Examples of specific charge transporting components disclosed in the aforementioned copending application include, N,N-bis(4-biphenylyl)-3,5-dimethoxyaniline (Ia); N,N-bis(4-biphenylyl)-3,5-dimethylaniline (Ib); N,N-bis(4-methyl-4'-biphenylyl)-3-methoxyaniline (Ic); N,N-bis(4-methyl-4'-biphenylyl)-3-chloroaniline (Id); N,N-bis(4-methyl-4'-biphenylyl)-4-ethylaniline (Ie; N,N-bis(4-chloro-4'-biphenylyl)-3-methylaniline (If); N,N-bis(4-bromo-4'-biphenylyl)-3,5-dimethoxyaniline (Ig); 4-biphenylyl bis(4-ethoxycarbonyl-4'-biphenylyl)amine (IIa); 4-biphenylyl bis(4-acetoxymethyl-4'-biphenylyl)amine (IIb), 3-biphenylyl bis(4-methyl-4'-biphenylyl)amine (IIc), 4-ethoxycarbonyl-4'-biphenyl bis(4-methyl-4'-biphenylyl)amine (IId), and the like.
There is also disclosed in Belgium Patent 763,540 an electrophotographic member having at least two electrically operative layers, the first layer comprising a photoconductive layer which is capable of photogenerating charge carriers, and injecting the photogenerated holes into an active layer containing a transport organic material which is substantially nonabsorbing in the spectral region of intended use, but which is active and that allows injection of photogenerating holes from the photoconductive layer and allows these holes to be transported through the active layer. The active polymers may be mixed with inactive polymers or nonpolymeric materials. Also, there is disclosed in U.S. Pat. Nos. 4,232,102 and 4,233,383, the disclosures of which are totally incorporated herein by reference, the selection of sodium carbonate doped and barium carbonate doped photoresponsive imaging members containing trigonal selenium.

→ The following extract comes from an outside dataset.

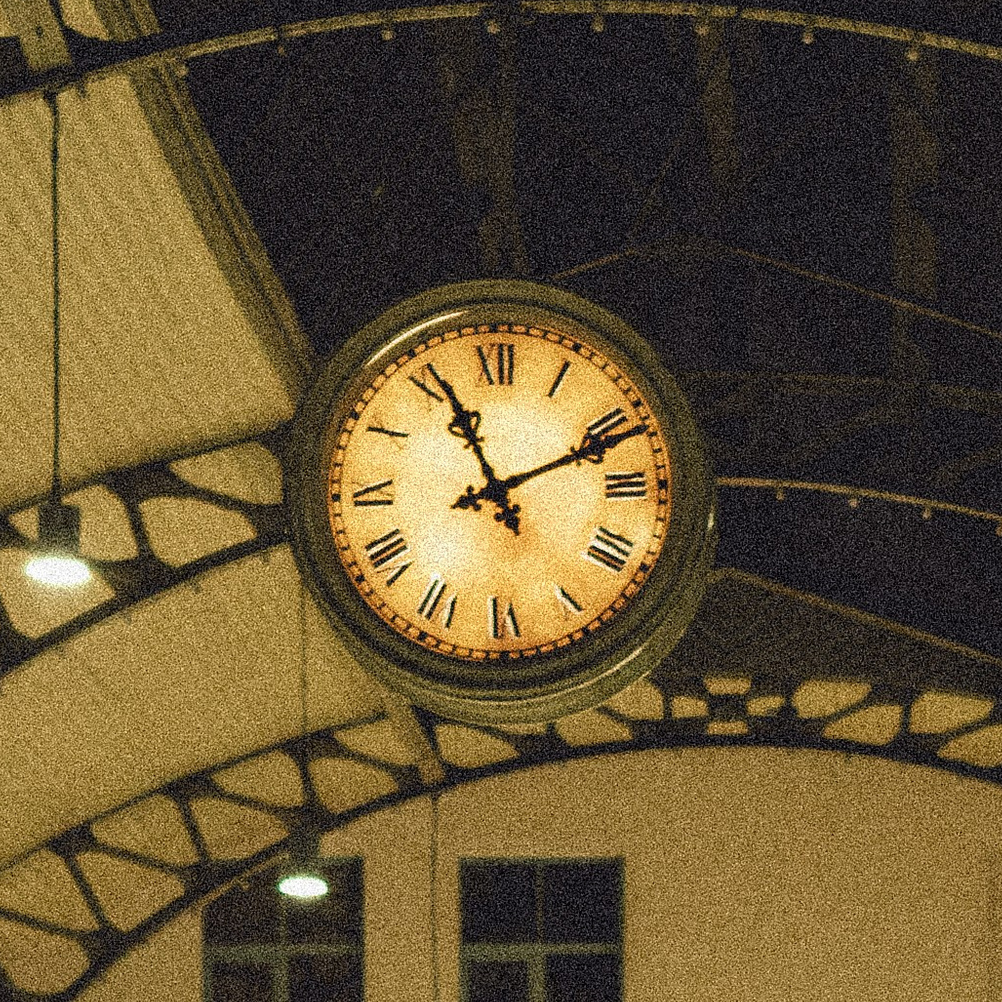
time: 11:11
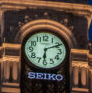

While imaging members with various charge transporting substances, including aryl amines, are suitable for their intended purposes, there continues to be a need for improved members, particular layered members, which are comprised of new economical charge transporting substances. Further, there continues to be a need for layered imaging members wherein layers are sufficiently adhered to one another to allow the continuous use of such members in repetitive imaging systems. Also, there continues to be a need for charge transporting substances which are compatible with various common resinous binders, such as polycarbonates or polyesters, thereby ensuring the long-term stability of the members. Also, there continues to be a need for charge transporting substances that are also useful as protective overcoating layers, and as interface materials for various imaging members. Furthermore, there is a need for charge transport compounds that are nontoxic, and wherein such members are inert to the users thereof. A further need resides in the provision of novel efficient charge transport compounds which are readily accessible synthetically from inexpensive commercial starting materials.